After all, the Ravenstahl administration (now disgraced and on the lam) and its allies have been telling us Peduto is whiny and petty for years. We're accustomed to hearing it. And I mean, just look at him. Peduto's never worked in Harrisburg. Peduto's never been to Vietnam. Peduto's not supported by the entirety of the Ravenstahl administration. Peduto started standing up to them six years too early, and in this town being ahead of your time is no virtue.

Jack Wagner, meanwhile, operates on a totally different playing field. When the AG's office technology and backlog issue broke, the chief political scribe in the newspaper of record took a break from transcribing a Wagner advertisement (usually, you have to pay to air those) to mention curtly and in the third person that Peduto "seized on" the revelation... but only as a way to go back quoting Wagner's flack at 50-words strong, at the end of the article, explaining what a cad Peduto is for daring to mention his opponent's record in office.

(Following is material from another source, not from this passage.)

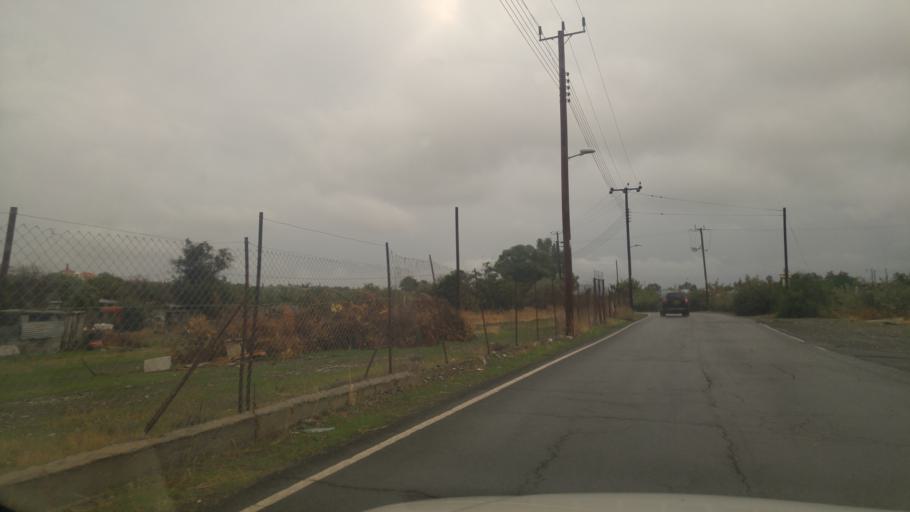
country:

When Wagner first embarked on his mission, Pittsburgh had an easy time shunting him into the "discard" bin. After a long absence from City issues and an expensive political makeover, Wagner is attempting to campaign from a pedestal so high that Pittsburgh can't even make out his features. With thirty days remaining until election day -- and a stodgy media easily impressed by sonorously-intoned fluff and the support of a shamed regime -- it falls to the rest of us to knock Wagner off his fabricated block.

The great news is, we are already mostly there. We hardly needed to write this post, but we didn't want to seem derelict.